### What you should do
Where the string "colores" occurs in a line of the data below, that line should be copied.

____ Data records

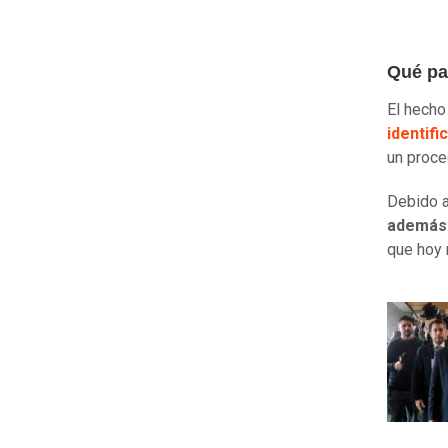
Qué pa
El hecho
identif
un proce
Debido a
además 
que hoy 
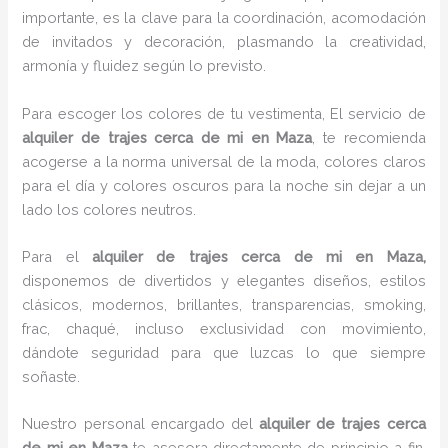
importante, es la clave para la coordinación, acomodación
de invitados y decoración, plasmando la creatividad,
armonía y fluidez según lo previsto.
Para escoger los colores de tu vestimenta, El servicio de
alquiler de trajes cerca de mi en Maza
, te recomienda
acogerse a la norma universal de la moda, colores claros
para el día y colores oscuros para la noche sin dejar a un
lado los colores neutros.
Para el
alquiler de trajes cerca de mi
en Maza,
disponemos de divertidos y elegantes diseños, estilos
clásicos, modernos, brillantes, transparencias, smoking,
frac, chaqué, incluso exclusividad con movimiento,
dándote seguridad para que luzcas lo que siempre
soñaste.
Nuestro personal encargado del
alquiler de trajes cerca
de mi
en Maza
te asesora directamente de principio a fin,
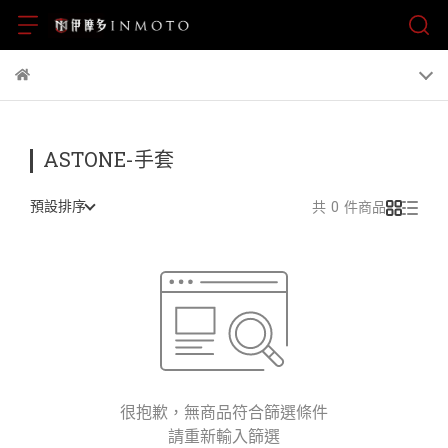
ASTONE-手套
預設排序
共 0 件商品
很抱歉，無商品符合篩選條件
請重新輸入篩選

________

### Result of this task
Para escoger los colores de tu vestimenta, El servicio de
acogerse a la norma universal de la moda, colores claros
para el día y colores oscuros para la noche sin dejar a un
lado los colores neutros.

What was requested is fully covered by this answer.